Saved entries
Start of Block
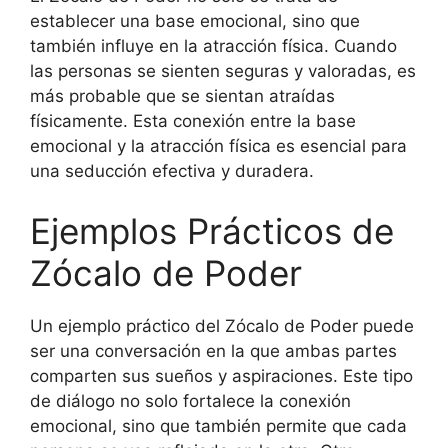
establecer una base emocional, sino que
también influye en la atracción física. Cuando
las personas se sienten seguras y valoradas, es
más probable que se sientan atraídas
físicamente. Esta conexión entre la base
emocional y la atracción física es esencial para
una seducción efectiva y duradera.
Ejemplos Prácticos de
Zócalo de Poder
Un ejemplo práctico del Zócalo de Poder puede
ser una conversación en la que ambas partes
comparten sus sueños y aspiraciones. Este tipo
de diálogo no solo fortalece la conexión
emocional, sino que también permite que cada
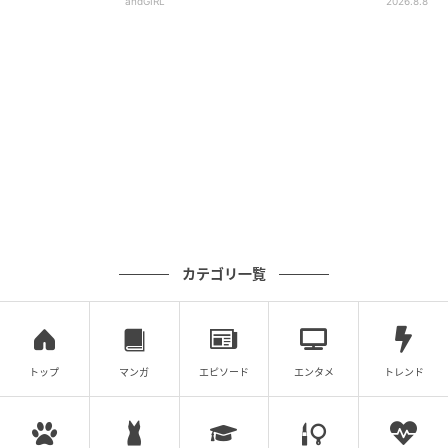
andGIRL
2026.8.8
カテゴリ一覧
トップ
マンガ
エピソード
エンタメ
トレンド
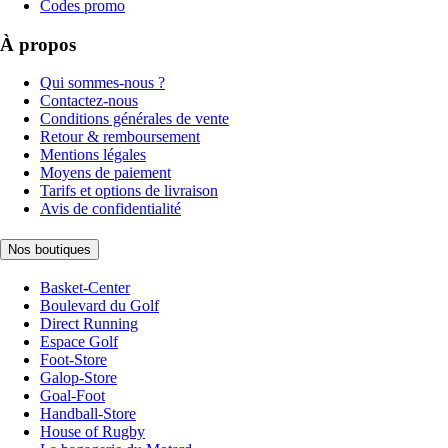
Codes promo
À propos
Qui sommes-nous ?
Contactez-nous
Conditions générales de vente
Retour & remboursement
Mentions légales
Moyens de paiement
Tarifs et options de livraison
Avis de confidentialité
Nos boutiques
Basket-Center
Boulevard du Golf
Direct Running
Espace Golf
Foot-Store
Galop-Store
Goal-Foot
Handball-Store
House of Rugby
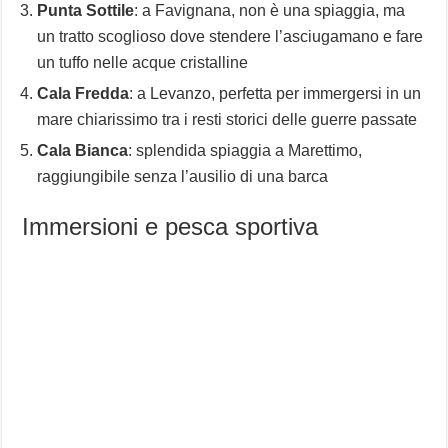
Punta Sottile
: a Favignana, non è una spiaggia, ma
un tratto scoglioso dove stendere l’asciugamano e fare
un tuffo nelle acque cristalline
Cala Fredda
: a Levanzo, perfetta per immergersi in un
mare chiarissimo tra i resti storici delle guerre passate
Cala Bianca
: splendida spiaggia a Marettimo,
raggiungibile senza l’ausilio di una barca
Immersioni e pesca sportiva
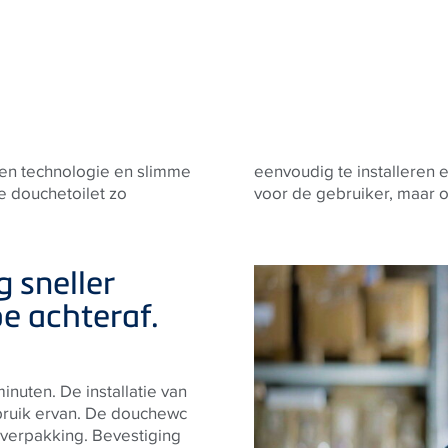
en technologie en slimme
Dat is niet alleen prettig
e douchetoilet zo
voor de gebruiker, maar o
g sneller
e achteraf.
inuten. De installatie van
ebruik ervan. De douchewc
 verpakking. Bevestiging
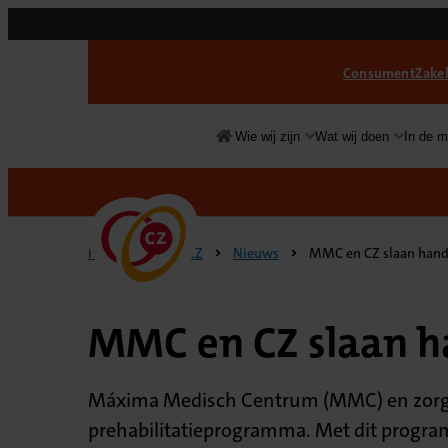
Consument
Zakel
Wie wij zijn
Wat wij doen
In de m
Over
CZ
Home
Over CZ
Nieuws
MMC en CZ slaan hand
MMC en CZ slaan h
Máxima Medisch Centrum (MMC) en zorgve
prehabilitatieprogramma. Met dit progra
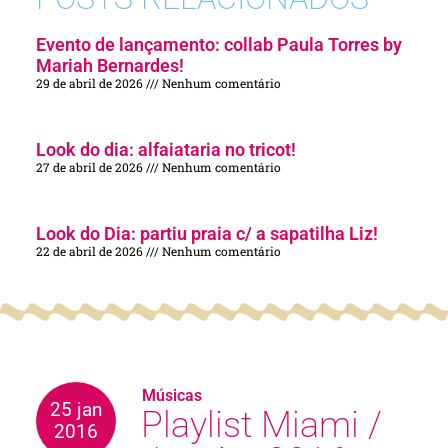
Evento de lançamento: collab Paula Torres by
Mariah Bernardes!
29 de abril de 2026
Nenhum comentário
Look do dia: alfaiataria no tricot!
27 de abril de 2026
Nenhum comentário
Look do Dia: partiu praia c/ a sapatilha Liz!
22 de abril de 2026
Nenhum comentário
Músicas
25 jan
Playlist Miami /
2016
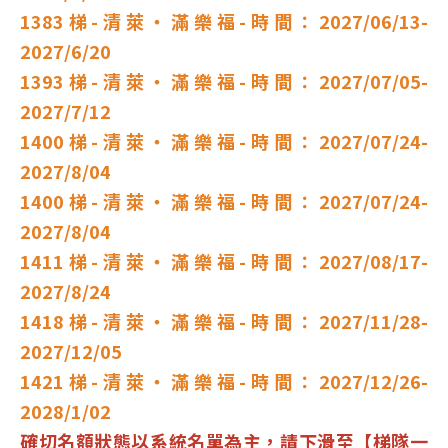
1383
梯-清萊‧滿樂福-時間：2027/06/13-
2027/6/20
1393
梯-清萊‧滿樂福-時間：2027/07/05-
2027/7/12
1400
梯-清萊‧滿樂福-時間：2027/07/24-
2027/8/04
1400
梯-清萊‧滿樂福-時間：2027/07/24-
2027/8/04
1411
梯-清萊‧滿樂福-時間：2027/08/17-
2027/8/24
1418梯-清萊‧滿樂福-時間：2027/11/28-
2027/12/05
1421梯-清萊‧滿樂福-時間：2027/12/26-
2028/1/02
確切名額狀態以系統名單為主，請下滑至【梯隊一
End of Block
→ Required action
Convert the listing, from its start through the line containing "Un ejemplo práctico del Zócalo de Poder puede", into a JSON list of strings with one string per line and no blank lines. Leave out the pictures.

→ Answer area
[
  "establecer una base emocional, sino que",
  "también influye en la atracción física. Cuando",
  "las personas se sienten seguras y valoradas, es",
  "más probable que se sientan atraídas",
  "físicamente. Esta conexión entre la base",
  "emocional y la atracción física es esencial para",
  "una seducción efectiva y duradera.",
  "Ejemplos Prácticos de",
  "Zócalo de Poder",
  "Un ejemplo práctico del Zócalo de Poder puede"
]